Understanding AI and Some Key Terminology

AI comes with a plethora of technology and terminology, much of it inscrutable to all but data scientists. Users of Chat AI don’t require an in-depth knowledge of AI terms nor the technical concepts involved. The system’s conversational nature allows intuitive interactions without specialized background knowledge of how things work. Focusing on what Chat AI can actually do is more important.
In preparing this book I’ve struggled with what would be the professional thing for me to do as an author of a book about AI. The conventional approach is to provide a short explanation of the science and a review of frequently-used terms.
I’m not going to do that.
I’m going to offer here a few external links to what I think are some reasonably comprehensible short descriptions of AI basics.
What’s the future of AI?: McKinsey & Co. (April 2024) has a good set of explainers.
Likewise Gartner’s Generative AI (undated) isn’t bad.
Futurepedia offers a not-bad summary of AI Fundamentals (Published December 2024)
Having disposed of the how-to, I’m now going to introduce some terms that I do think are valuable to understand. Not because you need to know them to use the software. Only that this set of terms points to some key aspects of how the current generation of AI actually operates.
My use case for tackling these terms and concepts is authors and publishers who (i) want to go a level deeper on AI, for whatever reason, or (ii) want to understand the context of the current criticisms of AI, or (iii) want to contribute to strategic discussions of how their colleagues or organizations should approach AI.
In other words, this is not what you need to know, but, rather, what you might like to know. Here they are, in non-alphabetical order:
Prompts and Prompting
You can open up Chat AI software and just type in a question (very much as you do currently for a Google search). For Chat AI that’s called a “prompt.” But “prompting” has developed into something more elaborate, a skill-set for how to structure your AI conversations to achieve optimal results. (Much more on this below.)
Large Language Model (LLM)
Large Language Models work by analyzing huge amounts of (mostly) written material, allowing them to predict what words or sentences should come next in a conversation or a piece of writing. They don’t ‘understand’ language in the human sense, instead processing text by breaking it down into smaller pieces (called tokens), and then converting the tokens into numbers. They process the text as numbers, regurgitating more numbers, which are then converted back into text on output. That’s an overly simplified explanation of why Chat AI does not ‘contain’ copyrighted work: it’s built with numbers that represent a vast abstraction from the underlying texts.
LLMs are trained on how language is typically used and then generate responses based on this understanding. We tend to underestimate just how predictable most language is. Chat AI can generate text that is (sometimes shockingly) similar to existing literature, but, by design, it doesn’t have the capability to retrieve specific excerpts or copies of copyrighted texts. (I know, many of you have heard about the New York Times lawsuit against OpenAI—the Times was able to get ChatGPT to regurgitate some portions of previously-published articles verbatim. That was a bug that’s been mostly fixed.)
I think it’s important to have at least a sense of the way LLMs work with language. This article on LinkedIn is about how AI handles translation, but serves as a simple primer on LLM’s process. A more comprehensive “jargon free” explanation can be found here.
Generative AI
The most important thing to understand this term is the “generative” part. Generative AI generates new text.
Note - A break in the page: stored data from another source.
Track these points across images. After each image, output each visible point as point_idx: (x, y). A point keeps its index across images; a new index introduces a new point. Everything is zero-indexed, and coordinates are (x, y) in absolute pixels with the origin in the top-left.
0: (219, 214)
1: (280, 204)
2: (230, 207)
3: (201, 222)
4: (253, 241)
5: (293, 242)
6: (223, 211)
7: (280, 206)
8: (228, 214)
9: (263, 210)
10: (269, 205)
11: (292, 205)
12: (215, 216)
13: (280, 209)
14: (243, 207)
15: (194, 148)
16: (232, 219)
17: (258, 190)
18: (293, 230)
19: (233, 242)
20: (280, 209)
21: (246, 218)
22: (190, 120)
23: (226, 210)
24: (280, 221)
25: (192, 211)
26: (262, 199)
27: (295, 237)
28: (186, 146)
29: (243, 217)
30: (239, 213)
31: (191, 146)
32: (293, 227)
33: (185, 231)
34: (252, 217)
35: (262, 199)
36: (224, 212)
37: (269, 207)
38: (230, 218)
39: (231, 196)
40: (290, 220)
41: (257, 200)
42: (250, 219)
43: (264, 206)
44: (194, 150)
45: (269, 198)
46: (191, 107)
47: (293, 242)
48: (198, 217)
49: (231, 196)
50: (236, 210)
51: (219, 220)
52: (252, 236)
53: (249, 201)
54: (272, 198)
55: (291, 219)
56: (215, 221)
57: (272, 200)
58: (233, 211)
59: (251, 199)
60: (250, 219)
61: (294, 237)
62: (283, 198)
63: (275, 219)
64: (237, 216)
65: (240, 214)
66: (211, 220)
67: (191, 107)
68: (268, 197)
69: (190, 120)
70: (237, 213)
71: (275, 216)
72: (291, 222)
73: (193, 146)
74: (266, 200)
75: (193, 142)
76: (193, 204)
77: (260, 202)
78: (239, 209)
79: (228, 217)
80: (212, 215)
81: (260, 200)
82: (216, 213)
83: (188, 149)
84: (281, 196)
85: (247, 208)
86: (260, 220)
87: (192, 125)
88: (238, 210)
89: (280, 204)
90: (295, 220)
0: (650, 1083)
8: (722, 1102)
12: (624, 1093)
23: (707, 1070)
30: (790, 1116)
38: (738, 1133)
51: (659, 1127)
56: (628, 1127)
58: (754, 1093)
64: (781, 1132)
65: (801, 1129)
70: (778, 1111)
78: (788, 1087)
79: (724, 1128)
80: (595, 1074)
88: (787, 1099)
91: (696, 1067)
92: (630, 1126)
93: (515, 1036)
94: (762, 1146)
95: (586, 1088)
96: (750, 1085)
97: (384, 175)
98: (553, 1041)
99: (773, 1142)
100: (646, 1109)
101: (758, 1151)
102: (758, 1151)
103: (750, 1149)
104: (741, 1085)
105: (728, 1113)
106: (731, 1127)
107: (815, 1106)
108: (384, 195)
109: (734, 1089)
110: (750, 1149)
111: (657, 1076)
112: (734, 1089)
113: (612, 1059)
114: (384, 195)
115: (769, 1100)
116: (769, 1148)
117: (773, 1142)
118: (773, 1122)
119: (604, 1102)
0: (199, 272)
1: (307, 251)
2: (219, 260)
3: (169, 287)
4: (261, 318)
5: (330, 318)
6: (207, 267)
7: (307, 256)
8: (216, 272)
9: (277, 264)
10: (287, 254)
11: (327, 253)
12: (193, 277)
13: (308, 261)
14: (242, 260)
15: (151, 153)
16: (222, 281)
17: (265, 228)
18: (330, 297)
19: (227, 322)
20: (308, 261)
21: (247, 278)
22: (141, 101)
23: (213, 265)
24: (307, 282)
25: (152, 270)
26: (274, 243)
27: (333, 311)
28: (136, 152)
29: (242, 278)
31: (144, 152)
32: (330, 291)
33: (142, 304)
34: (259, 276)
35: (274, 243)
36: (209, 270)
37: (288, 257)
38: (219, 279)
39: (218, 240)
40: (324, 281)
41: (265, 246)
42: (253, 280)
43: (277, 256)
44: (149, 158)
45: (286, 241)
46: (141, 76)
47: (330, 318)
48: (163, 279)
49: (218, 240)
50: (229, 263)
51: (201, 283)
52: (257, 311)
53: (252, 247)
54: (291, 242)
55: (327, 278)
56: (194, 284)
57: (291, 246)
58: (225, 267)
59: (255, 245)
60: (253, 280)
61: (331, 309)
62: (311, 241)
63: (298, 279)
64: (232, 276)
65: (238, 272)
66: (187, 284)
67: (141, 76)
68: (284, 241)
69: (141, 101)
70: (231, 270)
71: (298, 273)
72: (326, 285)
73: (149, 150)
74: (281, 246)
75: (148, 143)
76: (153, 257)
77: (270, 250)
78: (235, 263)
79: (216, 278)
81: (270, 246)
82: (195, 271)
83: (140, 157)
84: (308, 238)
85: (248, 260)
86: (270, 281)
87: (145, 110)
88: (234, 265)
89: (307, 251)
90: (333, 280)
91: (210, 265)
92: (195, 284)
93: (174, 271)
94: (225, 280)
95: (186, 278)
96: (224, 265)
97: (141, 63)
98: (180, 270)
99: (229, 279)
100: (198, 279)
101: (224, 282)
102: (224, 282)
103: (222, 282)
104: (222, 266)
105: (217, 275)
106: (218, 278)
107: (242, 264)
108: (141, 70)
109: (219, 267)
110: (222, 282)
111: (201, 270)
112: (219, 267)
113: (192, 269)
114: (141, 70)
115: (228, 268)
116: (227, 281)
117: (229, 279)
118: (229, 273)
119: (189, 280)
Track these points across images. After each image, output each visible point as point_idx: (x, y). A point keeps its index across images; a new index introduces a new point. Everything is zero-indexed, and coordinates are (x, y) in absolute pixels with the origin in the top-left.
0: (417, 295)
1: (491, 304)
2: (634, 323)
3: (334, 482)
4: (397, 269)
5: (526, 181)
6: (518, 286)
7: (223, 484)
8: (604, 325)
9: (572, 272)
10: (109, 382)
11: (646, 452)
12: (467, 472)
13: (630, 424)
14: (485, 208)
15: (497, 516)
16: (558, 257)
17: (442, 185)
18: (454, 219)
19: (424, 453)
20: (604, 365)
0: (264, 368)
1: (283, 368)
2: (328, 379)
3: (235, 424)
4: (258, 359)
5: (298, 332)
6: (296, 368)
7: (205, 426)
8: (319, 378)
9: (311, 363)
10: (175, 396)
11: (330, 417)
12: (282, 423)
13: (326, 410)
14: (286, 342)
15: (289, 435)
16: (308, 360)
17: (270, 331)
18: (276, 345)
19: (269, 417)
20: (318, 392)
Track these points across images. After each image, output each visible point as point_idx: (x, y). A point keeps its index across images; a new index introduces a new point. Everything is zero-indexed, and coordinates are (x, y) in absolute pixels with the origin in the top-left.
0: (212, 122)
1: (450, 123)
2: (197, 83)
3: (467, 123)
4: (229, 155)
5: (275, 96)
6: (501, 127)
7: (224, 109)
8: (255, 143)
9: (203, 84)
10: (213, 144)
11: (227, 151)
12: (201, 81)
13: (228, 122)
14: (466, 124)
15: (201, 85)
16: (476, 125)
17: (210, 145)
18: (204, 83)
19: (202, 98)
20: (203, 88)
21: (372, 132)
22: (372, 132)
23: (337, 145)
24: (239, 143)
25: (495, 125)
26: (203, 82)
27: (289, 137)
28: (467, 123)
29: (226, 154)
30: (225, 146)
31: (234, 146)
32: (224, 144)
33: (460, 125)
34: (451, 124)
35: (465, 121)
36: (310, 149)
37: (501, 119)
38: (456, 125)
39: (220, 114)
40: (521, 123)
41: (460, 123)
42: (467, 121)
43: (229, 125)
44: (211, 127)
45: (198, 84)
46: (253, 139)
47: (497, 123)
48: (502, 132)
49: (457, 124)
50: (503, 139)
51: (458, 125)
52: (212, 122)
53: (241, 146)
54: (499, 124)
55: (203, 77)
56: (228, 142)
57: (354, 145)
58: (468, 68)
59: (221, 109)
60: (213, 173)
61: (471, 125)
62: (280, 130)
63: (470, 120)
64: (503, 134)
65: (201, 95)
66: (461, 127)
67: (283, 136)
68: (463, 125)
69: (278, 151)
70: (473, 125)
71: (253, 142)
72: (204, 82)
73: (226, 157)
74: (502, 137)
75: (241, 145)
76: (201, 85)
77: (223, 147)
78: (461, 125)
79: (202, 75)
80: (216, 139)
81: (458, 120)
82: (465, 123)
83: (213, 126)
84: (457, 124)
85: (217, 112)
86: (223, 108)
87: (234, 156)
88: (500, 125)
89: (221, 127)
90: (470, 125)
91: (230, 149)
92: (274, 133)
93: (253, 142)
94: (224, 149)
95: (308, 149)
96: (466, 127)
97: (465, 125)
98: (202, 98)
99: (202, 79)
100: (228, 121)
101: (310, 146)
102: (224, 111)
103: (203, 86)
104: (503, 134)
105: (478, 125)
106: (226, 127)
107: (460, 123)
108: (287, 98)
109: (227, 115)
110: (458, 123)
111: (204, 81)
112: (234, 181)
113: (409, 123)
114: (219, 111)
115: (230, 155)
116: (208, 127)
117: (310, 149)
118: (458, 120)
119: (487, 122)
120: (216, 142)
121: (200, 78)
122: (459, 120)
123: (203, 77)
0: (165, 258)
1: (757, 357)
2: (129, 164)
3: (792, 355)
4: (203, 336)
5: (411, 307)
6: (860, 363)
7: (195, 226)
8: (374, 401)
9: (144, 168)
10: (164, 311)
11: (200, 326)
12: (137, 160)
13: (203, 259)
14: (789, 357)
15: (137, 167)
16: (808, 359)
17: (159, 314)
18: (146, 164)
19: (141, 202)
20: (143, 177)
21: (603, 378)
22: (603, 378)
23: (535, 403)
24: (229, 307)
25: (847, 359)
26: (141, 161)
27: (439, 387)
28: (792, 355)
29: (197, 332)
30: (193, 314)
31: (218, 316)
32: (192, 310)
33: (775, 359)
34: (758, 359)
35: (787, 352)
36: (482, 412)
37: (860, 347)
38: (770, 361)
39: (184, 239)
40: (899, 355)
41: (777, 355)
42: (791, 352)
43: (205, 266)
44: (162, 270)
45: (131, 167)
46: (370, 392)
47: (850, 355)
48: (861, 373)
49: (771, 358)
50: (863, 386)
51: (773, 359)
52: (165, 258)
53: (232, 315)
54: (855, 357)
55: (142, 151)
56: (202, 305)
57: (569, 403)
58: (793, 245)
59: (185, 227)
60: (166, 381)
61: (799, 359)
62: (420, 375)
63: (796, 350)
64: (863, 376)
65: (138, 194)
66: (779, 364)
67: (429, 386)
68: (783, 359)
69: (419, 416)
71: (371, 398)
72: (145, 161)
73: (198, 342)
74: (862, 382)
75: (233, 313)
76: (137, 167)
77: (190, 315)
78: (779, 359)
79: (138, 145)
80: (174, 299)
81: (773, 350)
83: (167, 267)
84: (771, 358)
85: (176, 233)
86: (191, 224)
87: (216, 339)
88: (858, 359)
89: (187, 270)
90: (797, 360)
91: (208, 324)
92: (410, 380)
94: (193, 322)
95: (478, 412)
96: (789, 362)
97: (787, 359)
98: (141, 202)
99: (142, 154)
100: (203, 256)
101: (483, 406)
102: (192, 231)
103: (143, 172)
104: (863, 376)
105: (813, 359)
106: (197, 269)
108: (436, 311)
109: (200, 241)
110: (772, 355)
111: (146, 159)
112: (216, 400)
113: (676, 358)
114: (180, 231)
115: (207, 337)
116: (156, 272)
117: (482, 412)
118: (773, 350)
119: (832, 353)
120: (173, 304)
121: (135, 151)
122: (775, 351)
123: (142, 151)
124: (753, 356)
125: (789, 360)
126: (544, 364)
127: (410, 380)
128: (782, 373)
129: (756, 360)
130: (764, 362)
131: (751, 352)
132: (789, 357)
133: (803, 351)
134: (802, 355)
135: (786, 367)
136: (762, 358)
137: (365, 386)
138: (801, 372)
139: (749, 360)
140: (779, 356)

Generative Pre-trained Transformer (GPT)
This, the nerdiest of the terminology here, describes a specific type of LLM developed by OpenAI. “Generative” indicates its ability to create text, “pre-trained” signifies that it has been trained on a large body of text data, and “transformer” references the software that it uses. Knowing what GPT stands for is helpful only so that you understand what the GPT in ChatGPT represents.
ChatGPT
ChatGPT is the software you see; GPT is what’s behind the software. Users experience ChatGPT, not the GPT behind it. As noted above, ChatGPT is just one of several Chat AI online software systems, with similar functionality.
One more term that you’ll encounter frequently that is unfamiliar to many is:
Corpus
The dictionary definition of corpus is “a collection of written texts” (though, in fact, it’s not always text). The term is used in reference to what GPTs are trained on: vast corpuses of (mostly) text. We’re told that the largest corpuses contain trillions of words. For mere mortals that’s impossible to comprehend. Don’t you think of Wikipedia as enormous, containing a vast number of words? Well, there are a mere 4.5 billion words in Wikipedia—GPT-4 was trained on well over a trillion.
I think that it’s important to consider this scale. Authors, understandably, are worried that the 75,000 words, plus or minus, in their book might have been sucked into a large language model. Perhaps they have (more below). But assuming this is the case, consider just how little value any one book has to the magnitude of today’s large language models. It’s truly insignificant. Beyond insignificant. Even 10,000 books is chump change.